Picture this: you are visiting a tropical paradise known for their brightly colored coral reefs, unique aquatic life, and crystal-clear water. After diving into the water, the only emotion going through your head is a sense of feeling underwhelmed. The coral is all but colorful, the white ghostly skeletons of the coral covering the ocean floor.
This devastating change is called bleaching which is caused by ocean acidification.
Ocean acidification is the decrease in the pH of the ocean due to the absorption of carbon dioxide from the atmosphere. With the increasing carbon dioxide levels in the atmosphere through the continuously expanding emissions of fossil fuels, it is predicted that about 90% of all coral reef locations are going to experience severe bleaching by the year 2055. Scientists believe that dire actions need to be taken after receiving the results from this study, showing a bleak future for the coral reefs.
The bleaching of the coral reefs is caused by various factors, the main one being the increasing temperature of the ocean. As carbon dioxide is released into the atmosphere through human activities including car emissions and fossil fuels, the heat is trapped inside the ozone layer which in turn heats the oceans. It is predicted that nearly 30% of all carbon dioxide emissions since the industrial revolution have been absorbed by the earth’s oceans. These levels of CO2 far exceed the levels that scientists had predicted as the “worst case scenario” which should be worrying even if you don’t have a trip planned to the Great Barrier Reef.
One of the main concerns for scientists is the declining levels of aragonite. Aragonite can be considered the cells of the reefs, as it is the building block for coral reef habitat. It is a mineral that strengthens the coral reefs and is often used to measure ocean acidification due to the fact that it is a measure of carbonate ion concentrations. Declining levels of aragonite mean a decline in calcification rates of coral or simply coral reef growth.
Factors such as light, temperature, and nutrients all influence the calcification rates of coral reefs just as those variables have an effect on familiar plants on land. Scientists accurately predicted changes in calcification by using the relationship of the declining aragonite and the levels of the calcification. The results that they received were worrying no doubt.
To accurately calculate the levels of aragonite and the sea surface temperature, data was collected monthly for measures of sea surface temperature, the surface pressure of carbon dioxide, pH, and salinity to produce the projections. The research includes the effect of Sea Surface Temperature (SST) and salinity on the coral reefs. They used the pH and levels of carbon dioxide to calculate the other parts of the carbonate system and the aragonite.
After the data was collected and examined, many results and predictions were created. Nearly 90% of all reef locations are projected to experience annual severe bleaching prior to 2055. Tests indicate that many reefs are close or already at net erosion so small declines in calcification could tip reefs off the edge.
When severe bleaching occurs two or three times per decade it is predicted to result in great reductions in coral growth possibly greater than the declines in the calcifications.
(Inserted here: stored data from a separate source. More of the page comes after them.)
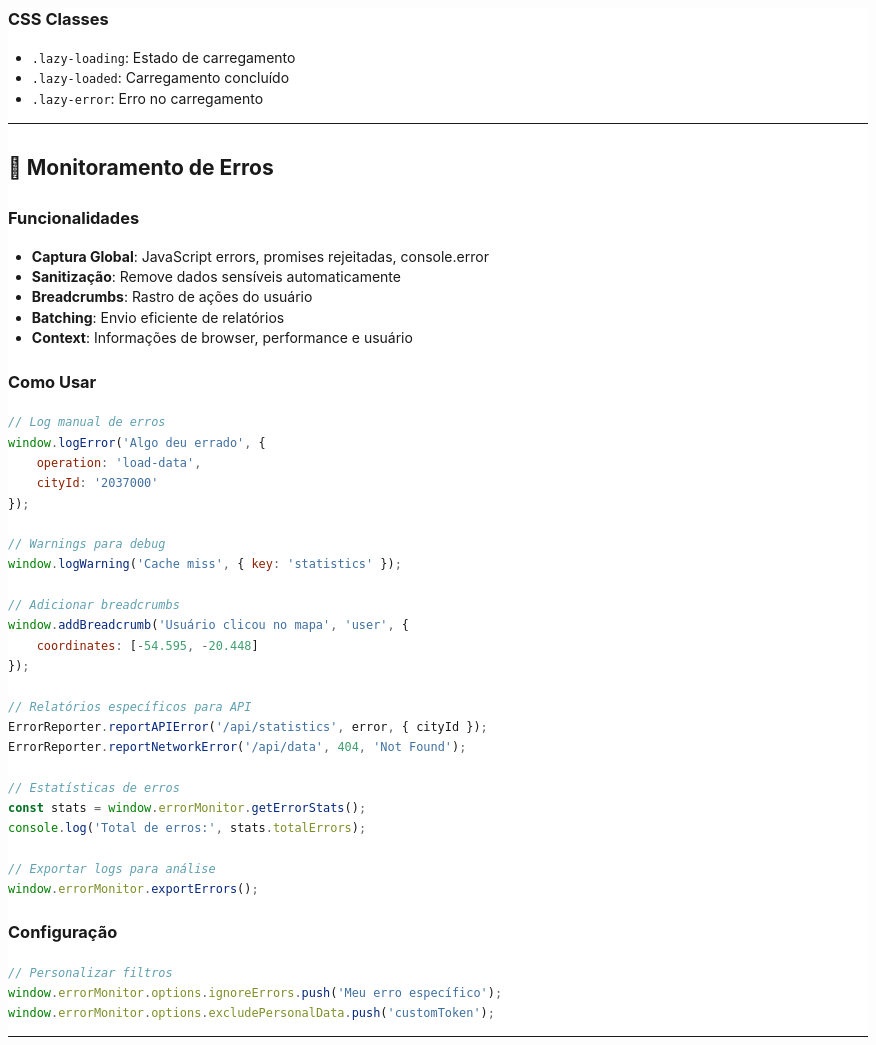 ### CSS Classes
- `.lazy-loading`: Estado de carregamento
- `.lazy-loaded`: Carregamento concluído
- `.lazy-error`: Erro no carregamento

---

## 🚨 Monitoramento de Erros

### Funcionalidades
- **Captura Global**: JavaScript errors, promises rejeitadas, console.error
- **Sanitização**: Remove dados sensíveis automaticamente
- **Breadcrumbs**: Rastro de ações do usuário
- **Batching**: Envio eficiente de relatórios
- **Context**: Informações de browser, performance e usuário

### Como Usar
```javascript
// Log manual de erros
window.logError('Algo deu errado', {
    operation: 'load-data',
    cityId: '2037000'
});

// Warnings para debug
window.logWarning('Cache miss', { key: 'statistics' });

// Adicionar breadcrumbs
window.addBreadcrumb('Usuário clicou no mapa', 'user', {
    coordinates: [-54.595, -20.448]
});

// Relatórios específicos para API
ErrorReporter.reportAPIError('/api/statistics', error, { cityId });
ErrorReporter.reportNetworkError('/api/data', 404, 'Not Found');

// Estatísticas de erros
const stats = window.errorMonitor.getErrorStats();
console.log('Total de erros:', stats.totalErrors);

// Exportar logs para análise
window.errorMonitor.exportErrors();
```

### Configuração
```javascript
// Personalizar filtros
window.errorMonitor.options.ignoreErrors.push('Meu erro específico');
window.errorMonitor.options.excludePersonalData.push('customToken');
```

---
This data portrays the significance of the bleaching, and how many reefs it will actually affect.
While doing the tests, the coral reefs around the world were divided into six different latitudinal zones. This shows that the changes in aragonite and temperatures will not be uniform across the globe. The reefs at higher latitudes are expected to experience bleaching later than those closer to the equator by 10 to 15 years. Because of the fact that the higher latitude reefs are expected to last longer, they are predicted to have a greater decline of aragonite as well as more time to be exposed to acidification.
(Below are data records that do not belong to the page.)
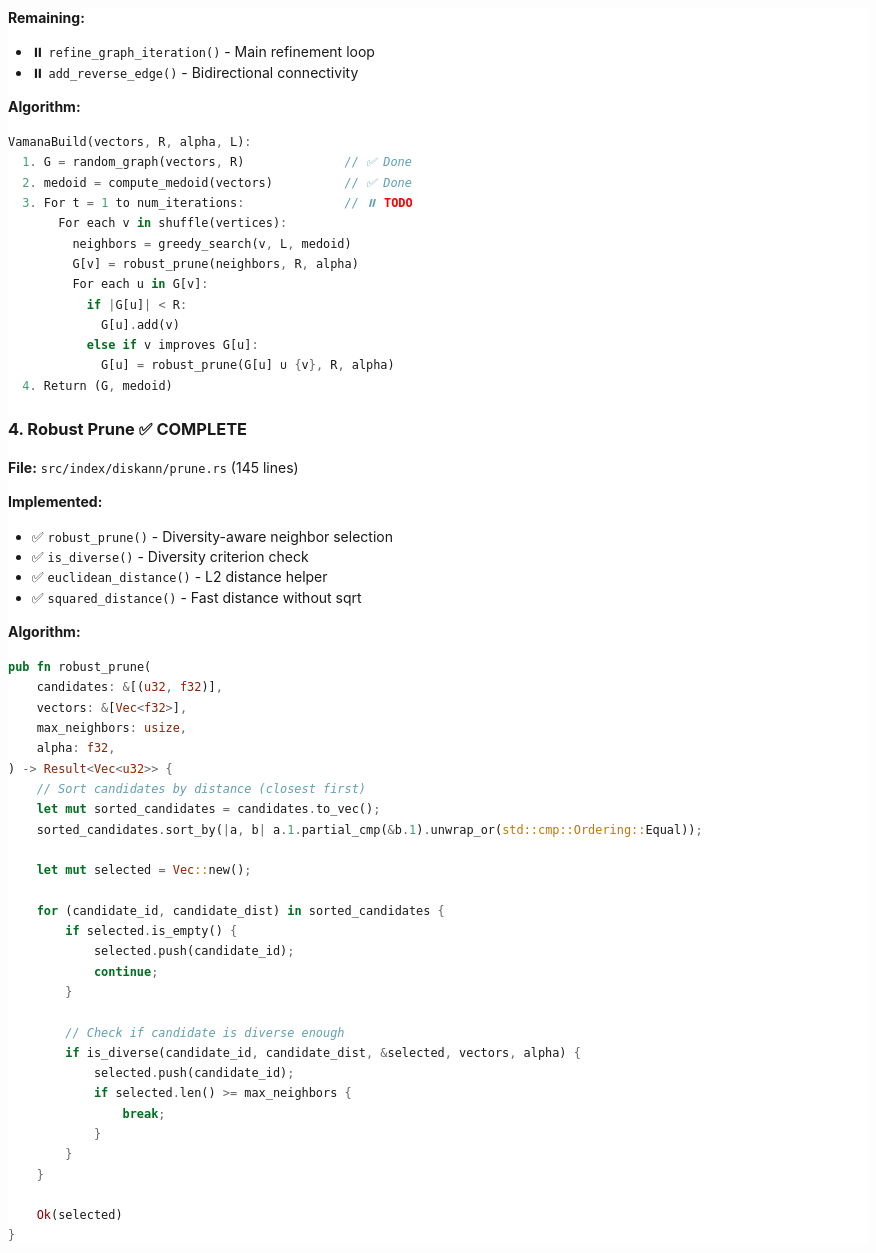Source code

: **Remaining:**
- ⏸️ `refine_graph_iteration()` - Main refinement loop
- ⏸️ `add_reverse_edge()` - Bidirectional connectivity

**Algorithm:**
```rust
VamanaBuild(vectors, R, alpha, L):
  1. G = random_graph(vectors, R)              // ✅ Done
  2. medoid = compute_medoid(vectors)          // ✅ Done
  3. For t = 1 to num_iterations:              // ⏸️ TODO
       For each v in shuffle(vertices):
         neighbors = greedy_search(v, L, medoid)
         G[v] = robust_prune(neighbors, R, alpha)
         For each u in G[v]:
           if |G[u]| < R:
             G[u].add(v)
           else if v improves G[u]:
             G[u] = robust_prune(G[u] ∪ {v}, R, alpha)
  4. Return (G, medoid)
```

### 4. Robust Prune ✅ COMPLETE

**File:** `src/index/diskann/prune.rs` (145 lines)

**Implemented:**
- ✅ `robust_prune()` - Diversity-aware neighbor selection
- ✅ `is_diverse()` - Diversity criterion check
- ✅ `euclidean_distance()` - L2 distance helper
- ✅ `squared_distance()` - Fast distance without sqrt

**Algorithm:**
```rust
pub fn robust_prune(
    candidates: &[(u32, f32)],
    vectors: &[Vec<f32>],
    max_neighbors: usize,
    alpha: f32,
) -> Result<Vec<u32>> {
    // Sort candidates by distance (closest first)
    let mut sorted_candidates = candidates.to_vec();
    sorted_candidates.sort_by(|a, b| a.1.partial_cmp(&b.1).unwrap_or(std::cmp::Ordering::Equal));

    let mut selected = Vec::new();

    for (candidate_id, candidate_dist) in sorted_candidates {
        if selected.is_empty() {
            selected.push(candidate_id);
            continue;
        }

        // Check if candidate is diverse enough
        if is_diverse(candidate_id, candidate_dist, &selected, vectors, alpha) {
            selected.push(candidate_id);
            if selected.len() >= max_neighbors {
                break;
            }
        }
    }

    Ok(selected)
}
```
Another factor differentiating the high and low latitude reefs is the occurrence of tropical storms and cyclones. With the storms arising in the higher latitude areas, the coral will have a harder time surviving the weather because of the declining levels of aragonite.
Although some reefs have a better chance at surviving than others, the data shows that there is a bleak future for all coral reefs. Both ocean acidification and the bleaching caused by increasing sea temperatures reduce reef growth and resilience. With 90% of all reefs projected to experience severe bleaching by 2055, immediate action needs to be taken to have any hope for the future of the coral reefs.
The research was conducted in locations that had a high density of coral reefs, chosen through a research projection to receive the most accurate representation of all coral reefs.